Remove the basil from the sauce and return to the heat (on high). Add 1/2 cup pasta water and bring to a boil. Add the pasta and toss to coat - allow to cook until pasta is al dente (should be just a minute or two). Remove from heat and add the butter and parmesan, tossing to combine until its all melted. Serve warm!
Monday, May 9, 2011
I think one of my favorite smells ever is strawberry and rhubarb together. How come you never see that in a scented candle? No matter, cause it filled my kitchen yesterday when I was making this incredibly easy dessert. I have been seeing long stalks of rhubarb at the market for weeks now, it has been beguiling me with its pretty hues of light pink and green (and super cheap price tag). I never quite know what to do with rhubarb though - this isn't something I grew up with. In fact, I think it may have only been in the past couple of years that I had ever even tasted it.

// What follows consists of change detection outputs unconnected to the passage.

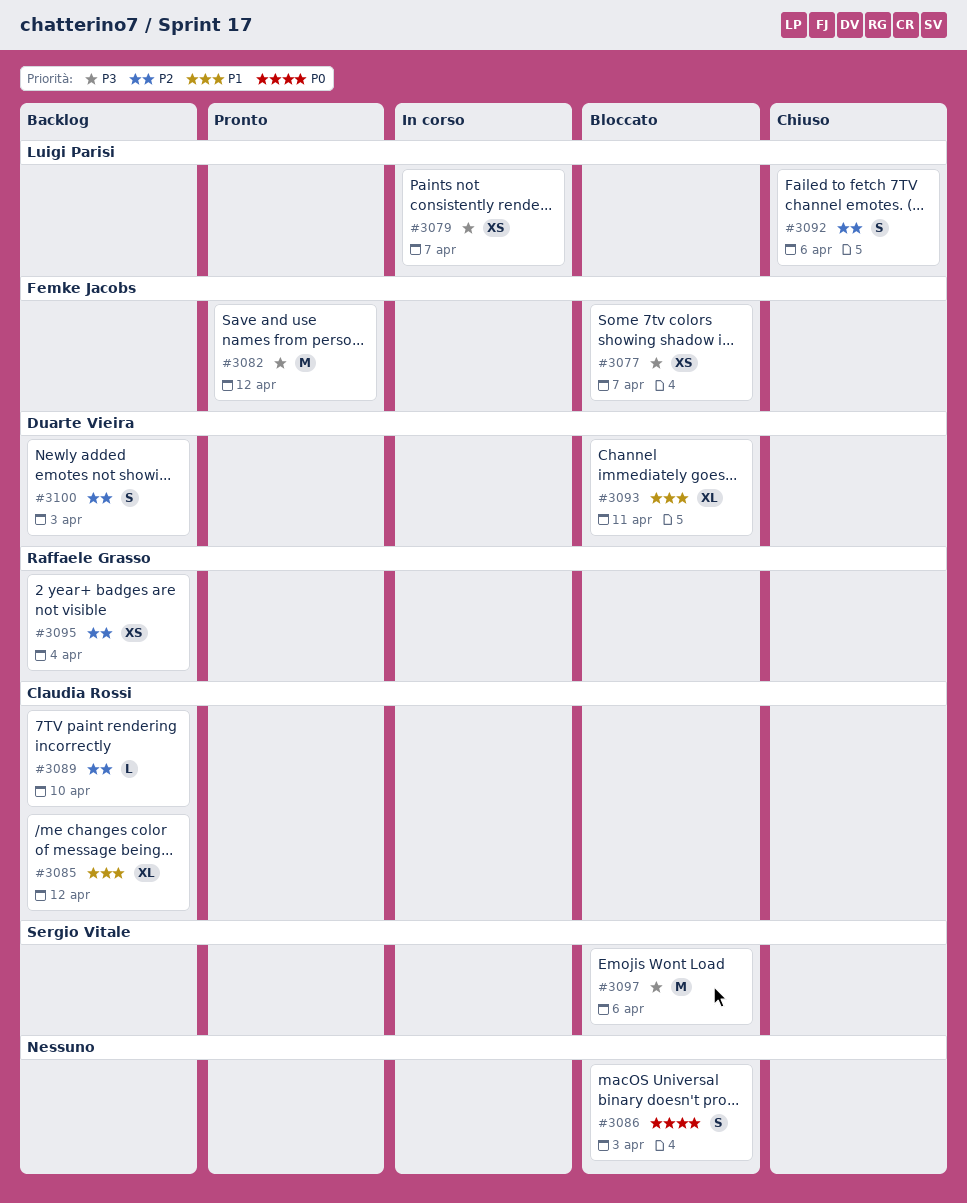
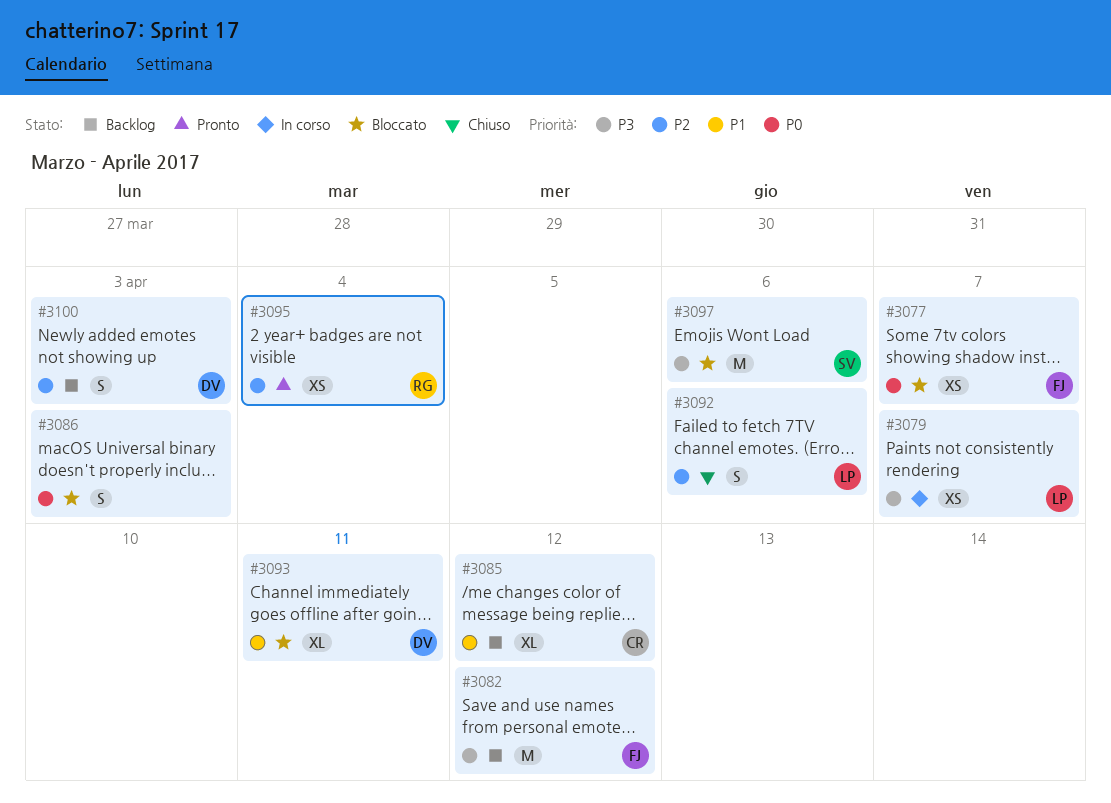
#3077, priority: P3 -> P0
#3082, status: Pronto -> Backlog
#3089: present -> none
#3095, status: Backlog -> Pronto

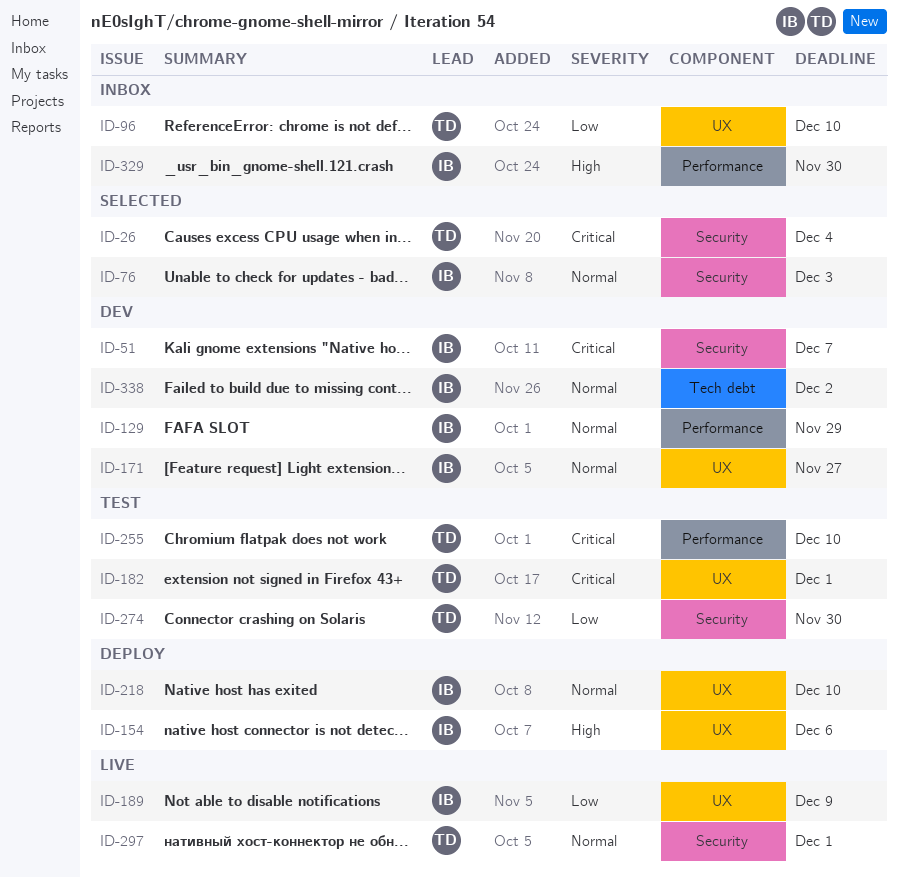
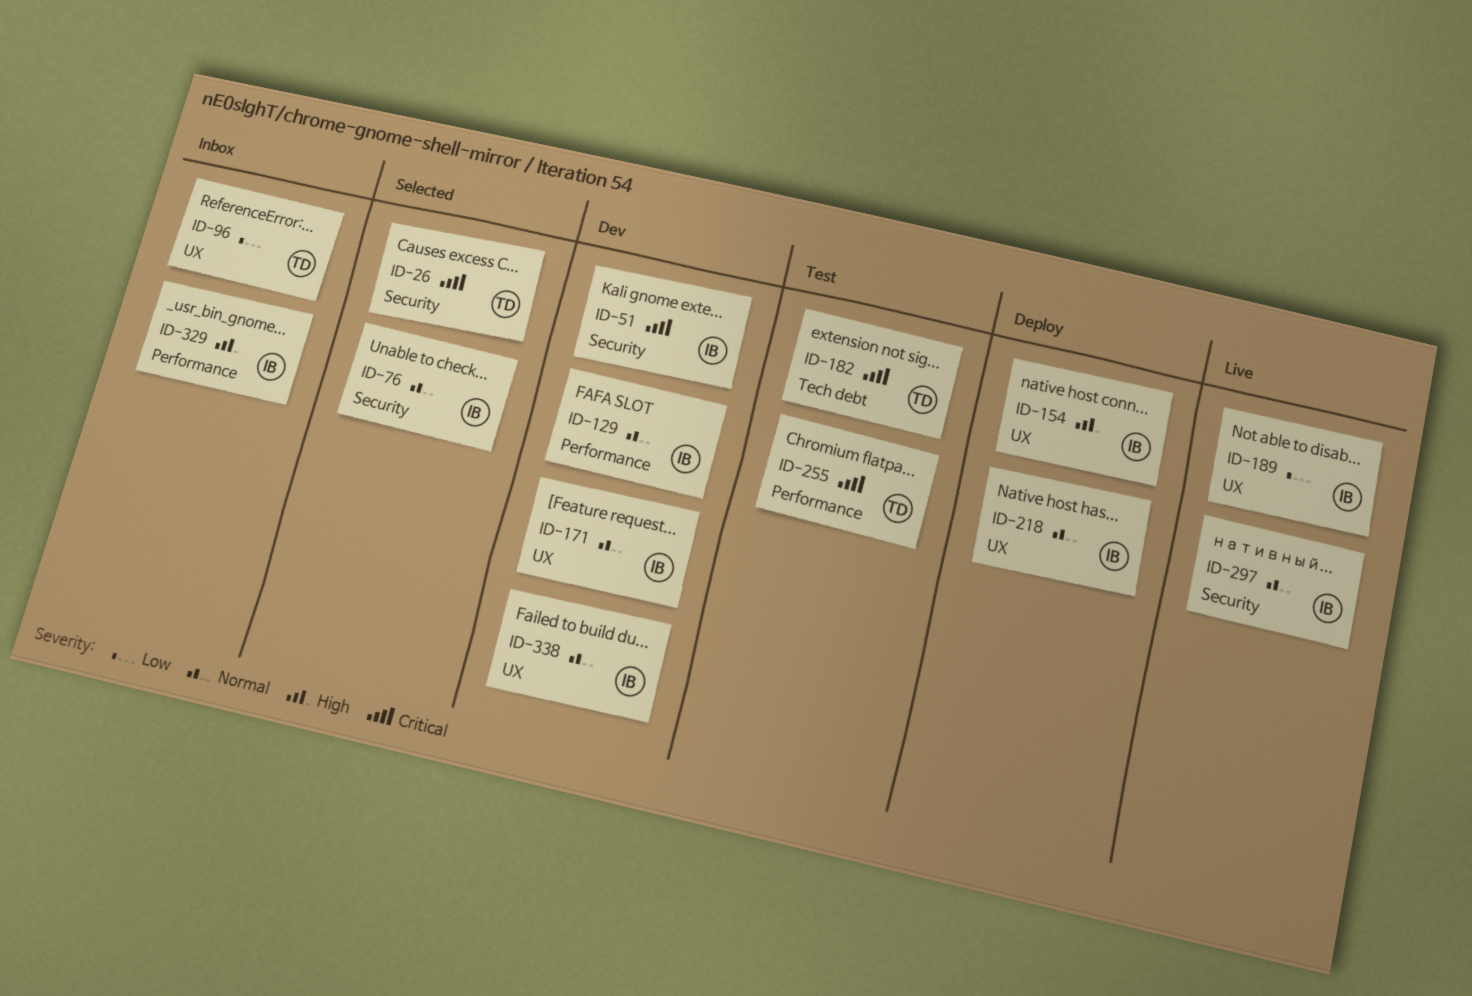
ID-182, label: UX -> Tech debt
ID-274: present -> none
ID-297, owner: TD -> IB
ID-338, label: Tech debt -> UX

And how weird is that? I find food like this all the time - stuff everyone seems to know about and have grown up with (or at at least tasted!) that I barely even knew existed. I really have no idea why that is, either. I was not a sheltered child by any means, but clearly when it comes to food - my family didn't get out much. Maybe thats why I love it so much now? It all seems so new - not only the fruit itself but the very existence of a pie thats not a pie. And really, with its adorable rustic-ness and lack of pan to clean afterward - there is something so much better about a Crostata (or Gallete....or whatever you want to call it in possibly an English word as well) than a traditional pie or tart.
Especially with this crust. I saw this recipe in this months Bon Appetit magazine (though it was raspberry and not strawberry), and it sounded so simple and had so few ingredients that weren't already in my pantry (I only needed to buy the fruit) - I decided it would be my first Mothers Day dessert. The thing that always deters me from making more crusted pastries is that I don't want to make the crust. I don't want to cut the butter into cubes (freeze it for like 20 minutes and it doesn't get all melty when you are trying to cut it), I don't want to sit and mess with the dough until it becomes 'crumb' like...it just isn't that fun to me. This one though, made entirely in the food processor, took literally only a few minutes to make. The whole wheat flour makes the dough rich and crumbly...and it literally became my new favorite pastry crust. The filling is tart and sweet (but not too sweet) and is the perfect combination with the nutty and flaky crust. With how easy and delicious this is, I wish I could get my hands on rhubarb for more than a just a few weeks each spring - I'll just have to find some other seasonal options (I'm thinking this crust is destined for peaches this summer, and maybe plums this fall!).
Strawberry Rhubarb Crostata
from Karen DeMasco in May 2011 Bon Appetit
1 cup unbleached all-purpose flour
1/2 cup whole wheat flour
1 1/2 tablespoons sugar
1/2 teaspoon salt
3/4 cup (172g) cold unsalted butter, cubed
1 tablespoon milk
1/4 cup cornstarch
4 cups rhubarb, in about 1/2 inch thick slices
6 ounces strawberries, diced
1/3 cup sugar
1 egg, beaten
Combine flours, sugar, and salt in a food processor and blend for 5 seconds. Add the butter; pulse until butter is in pea-size pieces. Whisk egg and milk together in a small bowl; add to the processor and pulse until moist clumps form. Gather dough into a ball and flatten into a disk. Wrap in plastic wrap and chill at least 1 1/2 hours. Can be made a couple days ahead (I made mine the night before) - keep in the refrigerator.